Excerpt:
════════════════════

Senator BOSWELL —We had the cement industry in yesterday. They told us that a lot of their investment is being hung up—they are not going ahead, and holding off on reinvesting. Is the aluminium industry in the same situation?

Mr McAuliffe —Yes, it is—perhaps to a different extent, but you have representatives of the Australian Aluminium Council appearing later today and they will be able to give you examples across the industry. From our perspective, we have a couple of projects that are currently on hold until we are able to resolve power contracts going forward for Victoria. One of the contributions in terms of those power contracts and how they will look in the future is the CPRS, so it is potentially a very significant cost. That is why we would like to see it resolved.

Senator BOSWELL —You may have answered this, but I have got it written down here—how does your performance benchmark against your competitors? Where are your major competitors? China?

Mr McAuliffe —Spread around the world: China, India, South Africa, the Middle East, Brazil, Europe, Russia—

Senator BOSWELL —Let us take China, and the worst case scenarios and the best case scenarios.

════════════════════

Data for review:
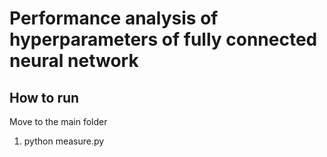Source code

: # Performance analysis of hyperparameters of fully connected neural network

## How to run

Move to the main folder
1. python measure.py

════════════════════

Exercise goal:
Change "cement industry" to "steel industry" in the hearing transcript from "Senator BOSWELL —We" to "see it resolved.", and write out that stretch with the change made. The entries aren't needed here.

Response:
Senator BOSWELL —We had the steel industry in yesterday. They told us that a lot of their investment is being hung up—they are not going ahead, and holding off on reinvesting. Is the aluminium industry in the same situation?

Mr McAuliffe —Yes, it is—perhaps to a different extent, but you have representatives of the Australian Aluminium Council appearing later today and they will be able to give you examples across the industry. From our perspective, we have a couple of projects that are currently on hold until we are able to resolve power contracts going forward for Victoria. One of the contributions in terms of those power contracts and how they will look in the future is the CPRS, so it is potentially a very significant cost. That is why we would like to see it resolved.